Catalytic reduction mainly depends upon the morphology (Sun, 2010) and surface area of the nano-structures (Das & Soni, 2017) i.e., nanoparticles (Yousaf, Mehmood, Ahmad, & Raffi, 2020), nano-rods (Sawant & Sawant, 2020), nano-spheres (Ramya, Jyothi, Vardhan, Gopal, & Desai, 2020), nanotubes (Nadagouda, Speth, & Varma, 2011) and nanowires (Goh et al., 2012). Among them nanowires have grabbed the prime focus of the material scientists due to their excellent features like surface area, micro-porous structural features, highest contact area with adsorbate surfaces (Z. Wang, Liu, Chen, Wan, & Qian, 2005). Lin Bao et al. has reported the synthesizes of nanowires via green approach by using poly-vinyl acetate (PVA) polymer back-bone as a stabilizing agent due to the lower stability of Ag-nanowires (Ag-NWs) (Luo, Yu, Qian, & Gong, 2006). Many serious attempts have been made to enhance the stability of Ag-NW by using stabilizers like polymer matrices (PVA, PPy EG, and glucose) (Zhu et al., 2016), ITO glass electrode base (Sim et al., 2016) and electrostatic charge stabilizers (Yang et al., 2011).

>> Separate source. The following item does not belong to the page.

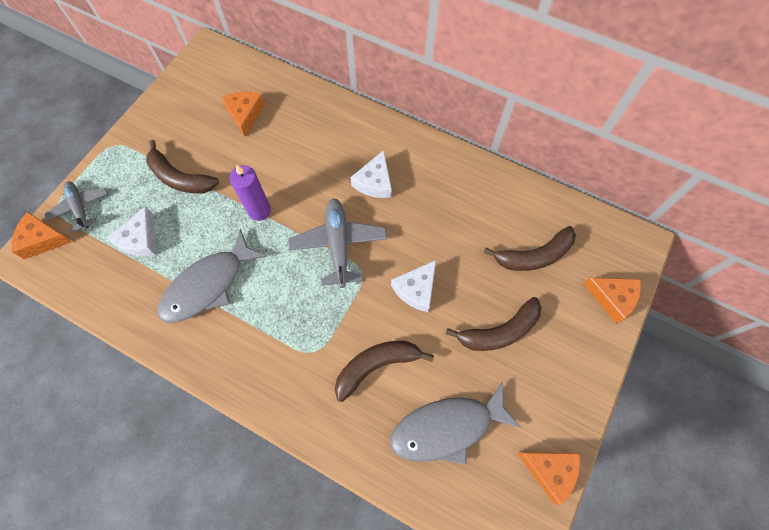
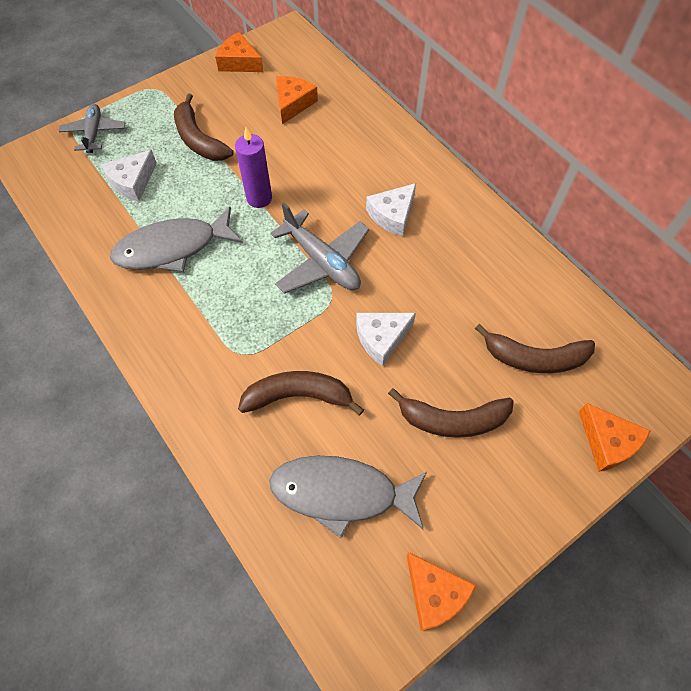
camera: 25 degrees right, 5 degrees down
(43, 239) = (47, 148): orange cheese -> orange cheese (239, 62)
(338, 245) = (322, 261): grey plane -> grey plane turned 120 degrees clockwise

The synthesis of Ag-NW via a facile, green and eco-friendly routes without any external stabilizers and pro-longed shelf-life is still a great challenge for the scientists (Guo, Chen, Wang, Jiang, & Wang, 2020).
Herein, we are reporting a facile and green approach to synthesize the Ag-Nanowires (Ag-NW) by using Psidium guajava seed extract to stabilize the nanowires, without any external stabilizers like ITO-glass electrode, electrostatic charge which was the classical approach to synthesize the nanowires. The plant seed extract by dissolving 0.1 g of the dry and finely divided form in 100 mL water at 60°C for 50 minutes followed by the vacuum filtration and used as a precursor for the reduction of silver ions. Then freshly prepared 0.1 mM solution of AgNO3 was taken in conical flask. The addition of 5 mL of Psidium guajava seed extract was done to AgNO3 under continues stirring and UV-irradiation of 265 nm wavelength white light, and stirred the reaction mixture for 4 hours. This is first effort to synthesize Ag-NW via a green, eco-friendly and template free pathway, with greater stability of Ag-NW.